BAB 7

2.9K 256 9
                                    

Setelah beberapa hari mendekam di rumah, akhirnya Ghifara diperbolehkan kembali ke sekolah. Meski dengan sedikit paksaan dan wajah Aileen yang mendadak muram karena keputusan Ghifara yang satu itu. Belum lagi, Ghafa yang lebih condong kepada Aileen.

Kadang, Ghifara mengira-ngira. Andai dirinya senormal remaja lain di luar sana, apa perlakuan Aileen tidak akan sama?

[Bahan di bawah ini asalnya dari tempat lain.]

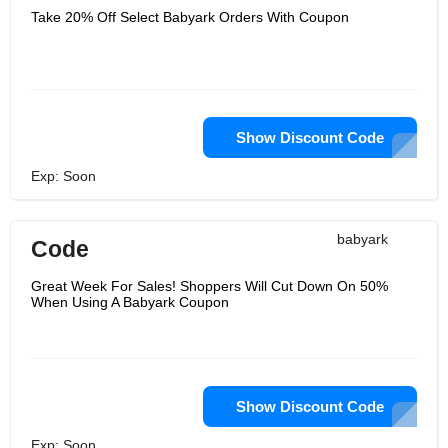
Take 20% Off Select Babyark Orders With Coupon
Show Discount Code
Exp: Soon
babyark
Code
Great Week For Sales! Shoppers Will Cut Down On 50%
When Using A Babyark Coupon
Show Discount Code
Exp: Soon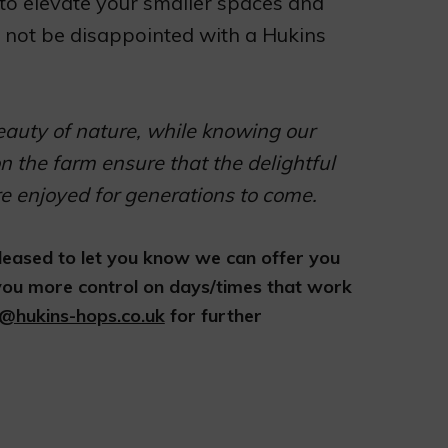
o elevate your smaller spaces and
ll not be disappointed with a Hukins
eauty of nature, while knowing our
n the farm ensure that the delightful
re enjoyed for generations to come.
 pleased to let you know we can offer you
 you more control on days/times that work
a@hukins-hops.co.uk
for further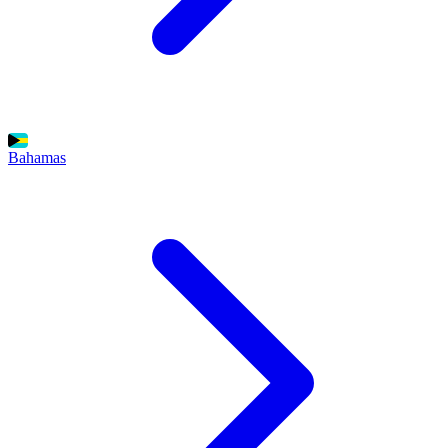
Bahamas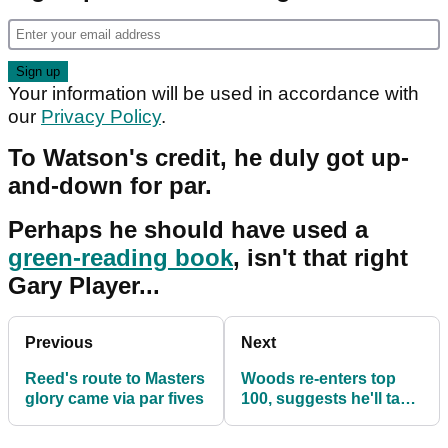
Your information will be used in accordance with
our
Privacy Policy
.
To Watson's credit, he duly got up-
and-down for par.
Perhaps he should have used a
green-reading book
, isn't that right
Gary Player...
Previous
Next
Reed's route to Masters
Woods re-enters top
glory came via par fives
100, suggests he'll take
a break following
Masters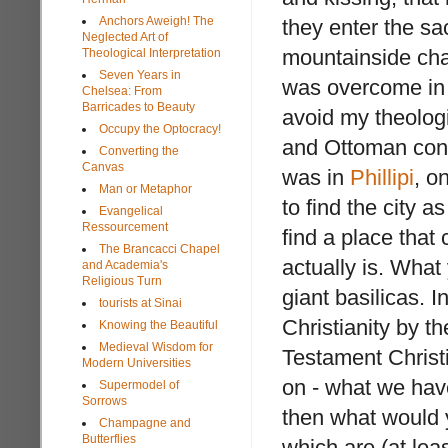
Anchors Aweigh! The
they enter the s
Neglected Art of
mountainside cha
Theological Interpretation
Seven Years in
was overcome in 
Chelsea: From
Barricades to Beauty
avoid my theolog
Occupy the Optocracy!
and Ottoman conqu
Converting the
Canvas
was in
Phillipi
, o
Man or Metaphor
to find the city 
Evangelical
Ressourcement
find a place that
The Brancacci Chapel
actually is. Wha
and Academia's
Religious Turn
giant basilicas. I
tourists at Sinai
Christianity by t
Knowing the Beautiful
Medieval Wisdom for
Testament Christi
Modern Universities
on - what we have
Supermodel of
Sorrows
then what would 
Champagne and
Butterflies
which are (at leas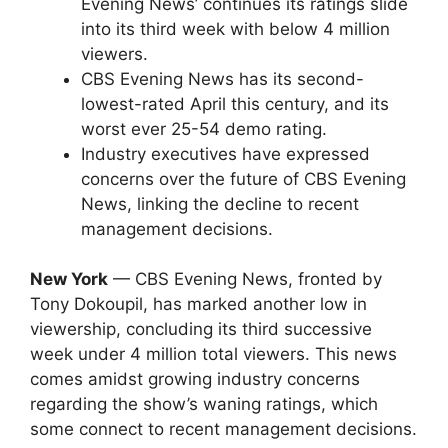
Evening News’ continues its ratings slide
into its third week with below 4 million
viewers.
CBS Evening News has its second-
lowest-rated April this century, and its
worst ever 25-54 demo rating.
Industry executives have expressed
concerns over the future of CBS Evening
News, linking the decline to recent
management decisions.
New York
— CBS Evening News, fronted by
Tony Dokoupil, has marked another low in
viewership, concluding its third successive
week under 4 million total viewers. This news
comes amidst growing industry concerns
regarding the show’s waning ratings, which
some connect to recent management decisions.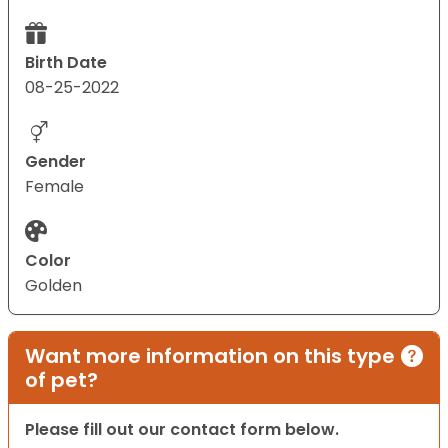
Birth Date
08-25-2022
Gender
Female
Color
Golden
Want more information on this type
of pet?
Please fill out our contact form below.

Ghifara menarik napas panjang dan mendorong piringnya. Ia bangkit dari kursi, yang langsung mengundang perhatian dari dua pasang mata yang juga satu meja dengannya. Ia memakai tasnya yang berada di samping kursi.

"Kok nggak dihabiskan?" tanya Aileen. Ia ikut bangkit dan menghampiri Ghifara. "Jaketnya dipakai. Semalam habis hujan."

Ghifara mendengus pelan. Ia kembali melepas tasnya dan memakai jaket biru tua yang awalnya tersampir di pundaknya. "Iya, iya," gerutunya.

Percayalah, Ghifara muak dengan semua perlakuan keluarganya yang berlebihan. Seolah, ia memerlukan semua perhatian itu.

Aileen merapikan jaket Ghifara dan memasang ritsletingnya. Untuk sejenak, ia tersenyum tipis. "Kamu kenapa?" tanya Aileen khawatir.

Ghifara mundur selangkah. "Kak, berangkat, yuk," ajaknya. Ghafa yang masih asyik menikmati sarapannya langsung menggelengkan kepalanya perlahan, menolak.

Ghafa berhenti mengunyah roti selai cokelatnya. "Eh? Berangkat sekarang?  Gue lagi lapar banget pagi ini. Lagipula, sekarang masih jam enam. Perjalanan ke sekolah paling lima belas menit," balas Ghafa. Ia meneguk susu cokelatnya.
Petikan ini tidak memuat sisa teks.